أَنَّ لَهَا ثَلَاثُ عَوْرَاتٍ عَوْرَةٌ فِي الصَّلَاِة وَهُوَ مَا تَقَدَّمَ، وَعَوْرَةٌ بِالنِّسْبَةِ لِنَظَرِ الْاَجَانِبِ إِلَيْهَا جَمِيعُ بَدَنِهَا حَتَّى الْوَجْهِ وَالْكَفَّيْنِ عَلَى الْمُعْتَمَدِ
“Bahwa perempuan memiliki tiga uarat. Pertama, aurat dalam shalat dan hal ini
telah dijelaskan. Kedua aurat yang terkait dengan pandangan orang lain
kepadanya, yaitu seluruh badannya termasuk wajah dan kedua telapak tangannya
menurut pendapat yang mu’tamad…” (Lihat Abdul Hamid asy-Syarwani, Hasyiyah
asy-Syarwani, Bairut-Dar al-Fikr, juz, II, h. 112)
Namun menurut hemat kami, pendapat yang menyatakan wajib memakai cadar bagi
wanita jika dipaksakan di Indonesia akan mengalami banyak kendala.
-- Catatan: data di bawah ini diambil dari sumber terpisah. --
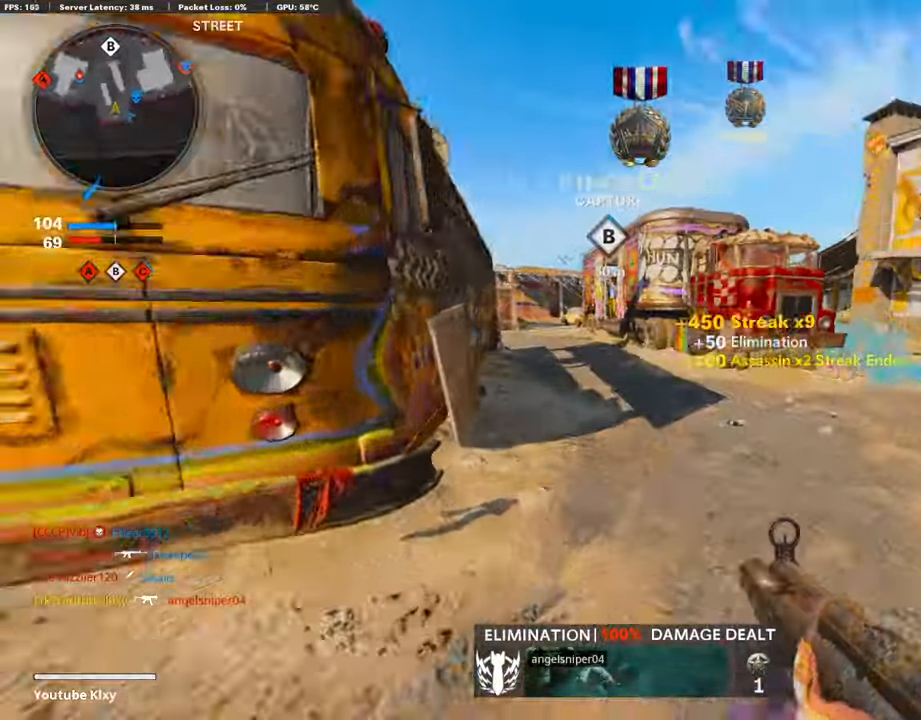
{"buttons": [], "left_stick": "up-right", "right_stick": "center", "events": [[67, "L3", "up"], [67, "right_stick", "center"]]}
Toh faktanya
masalah cadar adalah masalah yang diperselisihkan oleh para fuqaha`. Dan NU
sendiri bukan hanya mengakui madzhab syafi’i tetapi juga mengakui ketiga
madzhab fikih yang lain, yaitu hanafi, maliki, dan hanbali.
Jadi yang diperlukan adalah kearifan dalam melihat perbedaan pandangan tentang
cadar. Menurut hemat kami, perbedaan pendapat tersebut tidak perlu
dipertentangkan dan dibenturkan. Tetapi harus dibaca sesuai konteksnya
masing-masing.
Demikian jawaban singkat yang dapat kami kemukakan. Semoga bisa dipahami dengan
baik. Kami selalu terbuka untuk menerima saran dan kritik dari para pembaca.